The Continued Politicization of Masks
If you are wondering why masks are political, look no further than 1600 Pennsylvania Avenue.
The President of the United States: Trump says ‘I don’t agree’ with CDC director’s mask message
In the interview, which is set to air on Fox News Sunday, Wallace referred to recent comments from Centers for Disease Control and Prevention head Robert Redfield that “If we could get everybody to wear a mask right now, I really do think over the next four, six, eight weeks, we could bring this epidemic under control.”
“The CDC says if everybody wore a mask for four to six weeks, we could get this under control. Do you regret not wearing a mask in public from the start, and would you consider- will you consider a national mandate that people need to wear masks?” Wallace asked Trump in the interview.
“No. I want people to have a certain freedom, and I don’t believe in that, no,” Trump answered. “And I don’t agree with the statement that if everybody would wear a mask, everything disappears.”
This kind of talk is, without any doubt, damaging. It gives people who don’t want to wear a mask an excuse (my freedom!) and, worse, gives politicians like Georgia Governor Brian Kemp cover to issue orders that undercut city-level attempts at enhancing public health.
(And can I note, as I did in a previous post, that CDC stands for the Center for Disease Control and Prevention, and therefore it would be nice if we listened to them help us do their eponymous job).
In regards to Kemp, whom Trump has praised on the issue of masks, Gov. Kemp says mask mandates won’t solve issue of existing rules not being enforced:
While he personally supports wearing a mask and said “we all agree that wearing a mask is effective,” he nonetheless believes “Georgians don’t need a mandate to do the right thing.”
He said he’s heard from law enforcement agencies who don’t believe they have the manpower to enforce a mandate. He analogized a mask mandate to speed limit laws, and said: “We have people that don’t follow government laws and mandates.”
People like Trump and Kemp can pretend like this about “freedom” or the difficulty of enforcement, but the reality is they are abdicating their responsibilities. Obviously, the ability of law enforcement in Georgia to 100% enforce a mask order is nonexistent (but of course, so is their power to 100% enforce the speed limit on I-85). The point of mask orders is not because enforcement is going to get people to “do the right thing,” it is to demonstrate that, yes, this is serious and that we are all in it together. The more layers of leadership that can agree on collective action, the more likely it is that citizens will comply.

+++

HOW TO COMPLETE THIS TASK: In the article on mask politics, what did Georgia Governor Brian Kemp compare a mask mandate to? The listing after this point is separate material, apart from the article on mask politics.

Collected data entries:
+++

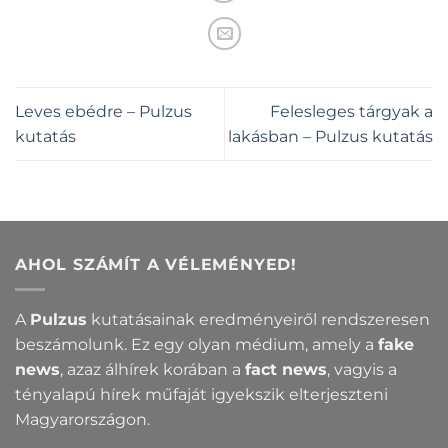
Leves ebédre – Pulzus
Felesleges tárgyak a
kutatás
lakásban – Pulzus kutatás
AHOL SZÁMÍT A VÉLEMÉNYED!
A
Pulzus
kutatásainak eredményeiről rendszeresen
beszámolunk. Ez egy olyan médium, amely a
fake
news
, azaz álhírek korában a
fact news
, vagyis a
tényalapú hírek műfaját igyekszik elterjeszteni
Magyarországon.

+++

WRITTEN SOLUTION: Speed limit laws.